The only thing holding back Mathieu is his frame; at just 5’9, Tyrann is simply not big enough to match up with the larger sideline receivers, such as Vincent Jackson, limiting him to being almost exclusively a slot corner. This raises the obvious question as to how much a slot corner is worth, and more to the point, how much is a player like Mathieu worth to the Jets?
In today’s pass-happy NFL that features more three and four-wide receiver sets, the position of slot corner is becoming more and more prominient. Because of the advent of spread offenses, defenses are forced to use their sub-packages almost more often than their base packages, making a slot corner see almost as much playing time as the other base defensive starters.
The Jets clearly see this trend after selecting Kyle Wilson in the first round back in 2010 to be the slot corner, and would presumably agree with the notion that Mathieu is worth a first-round selection. Assuming the Jets are not picking in the top ten or so selections in next year’s draft, at what point is it worth not only spending a first-round pick on Mathieu, but to give up on the disappointing (although improving) Kyle Wilson in favor of one of the most exciting slot corner prospects ever to come out of the draft?
Of course, how the Jets approach this decision next spring will largely depend on Wilson’s performance in 2011. If Wilson does improve to a point to where he is considered anything near the top-echelon of slot corners in the league by the nd of next year, the Jets will likely pass on spending a high selection on Mathieu.
However, if Wilson struggles or even stays at the same level as he is right now, Mathieu’s talent will be tempting if the Jets have a chance to draft him.
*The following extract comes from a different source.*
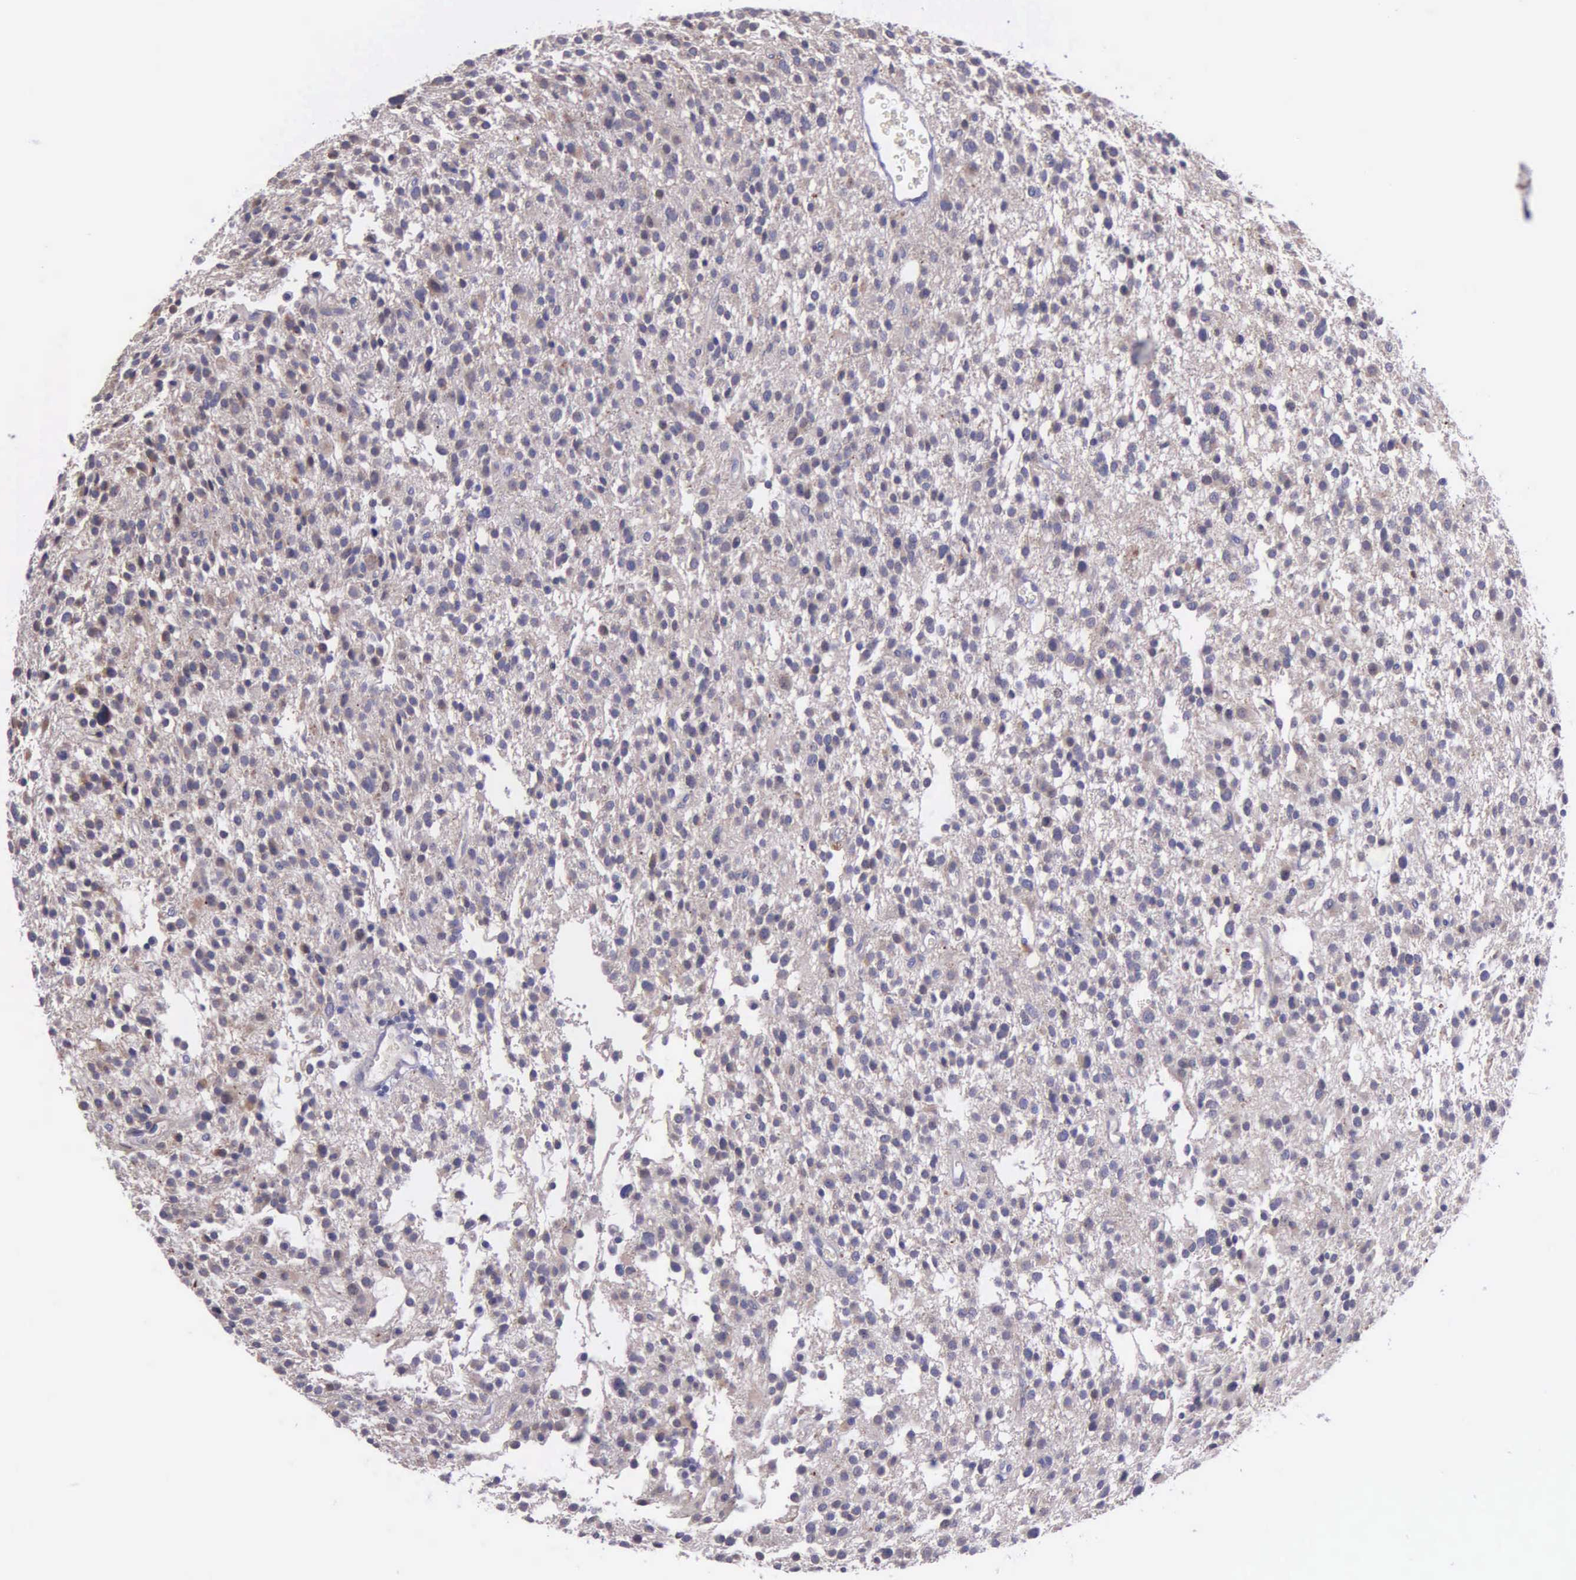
{"staining": {"intensity": "negative", "quantity": "none", "location": "none"}, "tissue": "glioma", "cell_type": "Tumor cells", "image_type": "cancer", "snomed": [{"axis": "morphology", "description": "Glioma, malignant, Low grade"}, {"axis": "topography", "description": "Brain"}], "caption": "DAB (3,3'-diaminobenzidine) immunohistochemical staining of glioma exhibits no significant expression in tumor cells.", "gene": "ZC3H12B", "patient": {"sex": "female", "age": 36}}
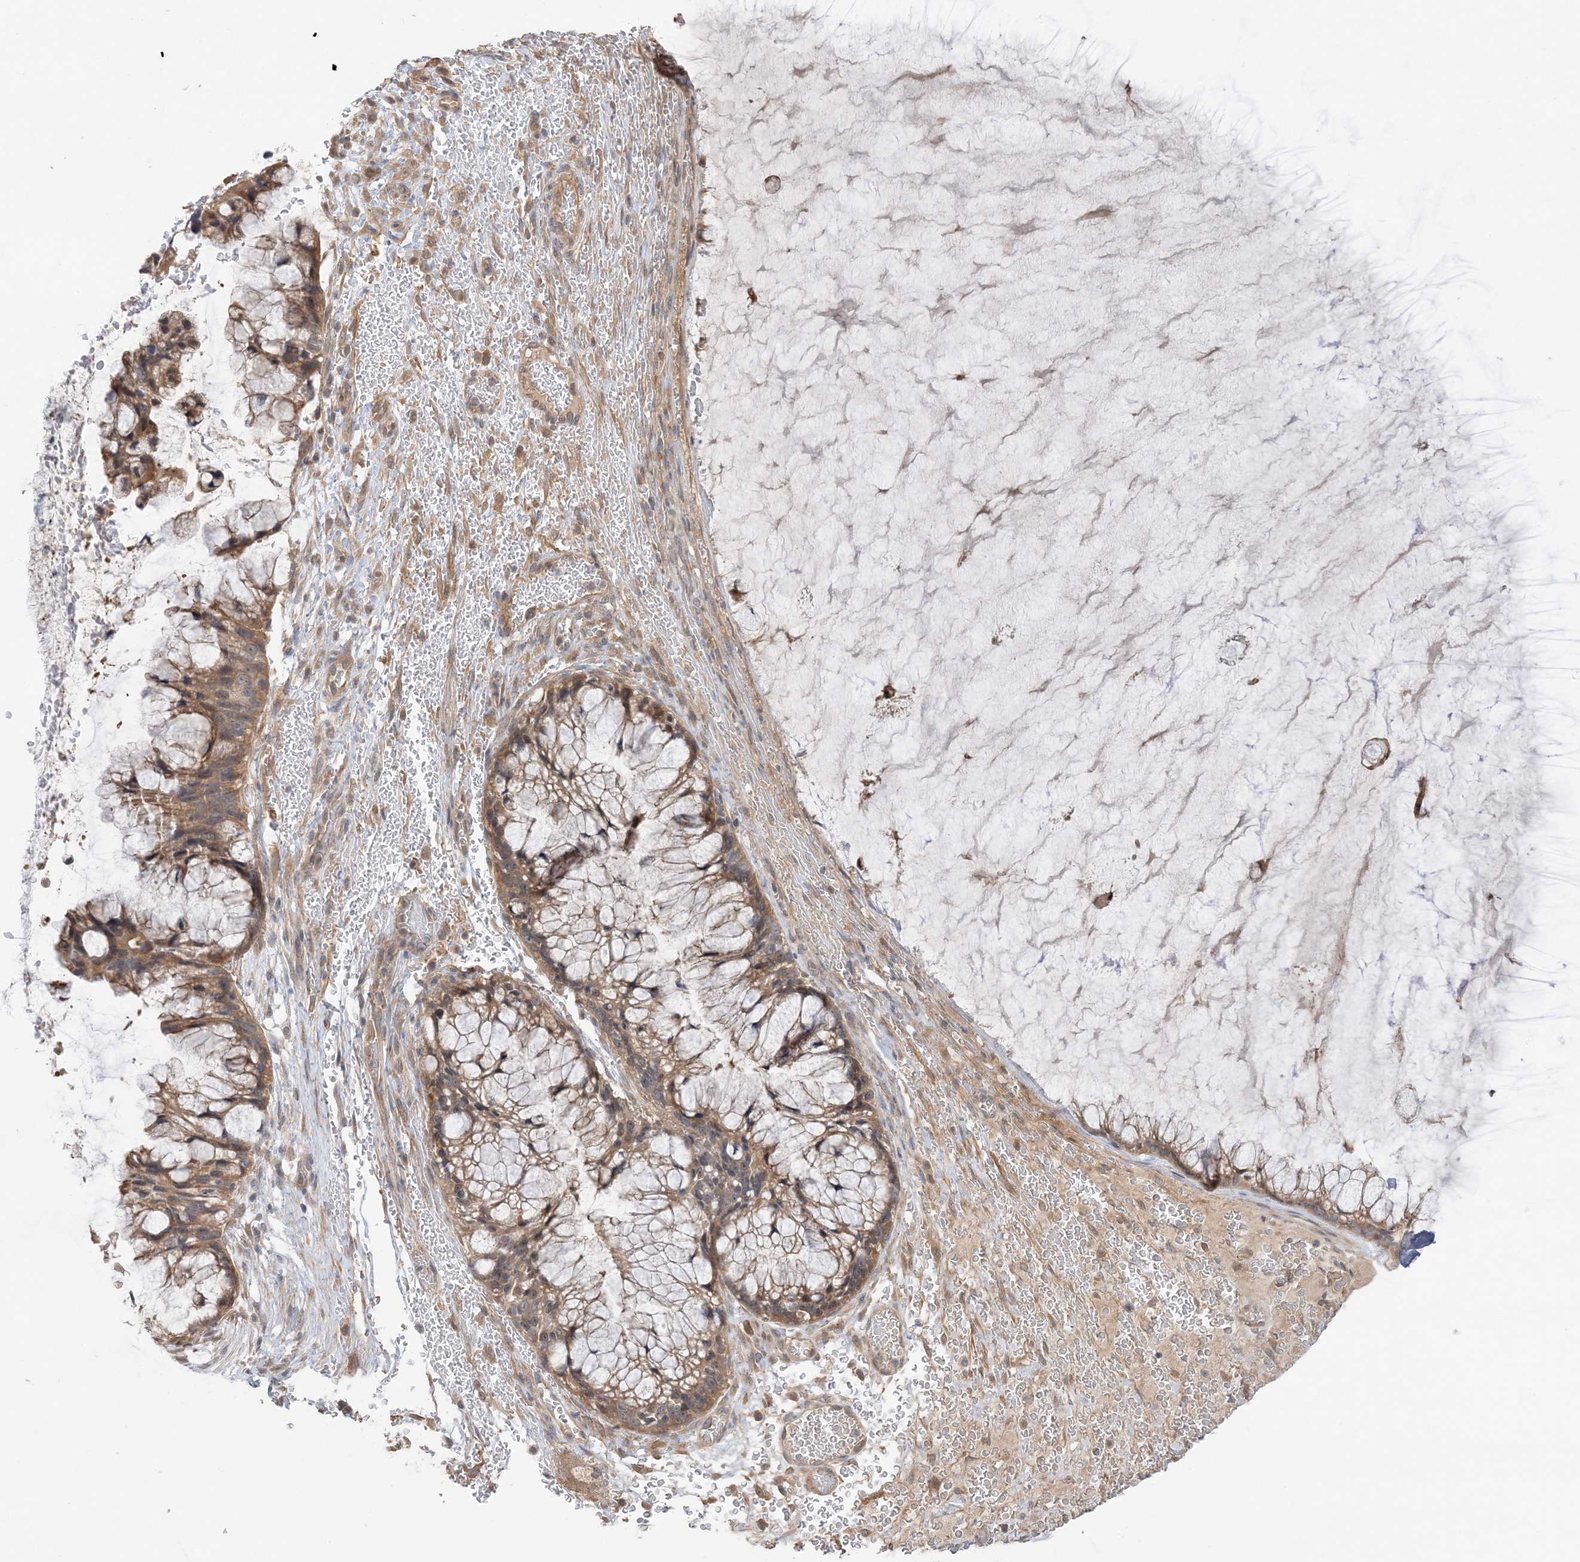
{"staining": {"intensity": "moderate", "quantity": ">75%", "location": "cytoplasmic/membranous"}, "tissue": "ovarian cancer", "cell_type": "Tumor cells", "image_type": "cancer", "snomed": [{"axis": "morphology", "description": "Cystadenocarcinoma, mucinous, NOS"}, {"axis": "topography", "description": "Ovary"}], "caption": "Human ovarian cancer (mucinous cystadenocarcinoma) stained with a brown dye displays moderate cytoplasmic/membranous positive staining in approximately >75% of tumor cells.", "gene": "WDR26", "patient": {"sex": "female", "age": 37}}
Also, in addition to his skills on defense, Tyraan is an electrifying punt returner.
Therefore, while I do not expect the Jets to actively pursue Mathieu in next year’s draft (unless Wilson completely falls off the map), I would not rule out the Jets spending yet another first-round pick on a slot corner if they had the opportunity, as Mathieu’s talent is too rare to pass up because of need.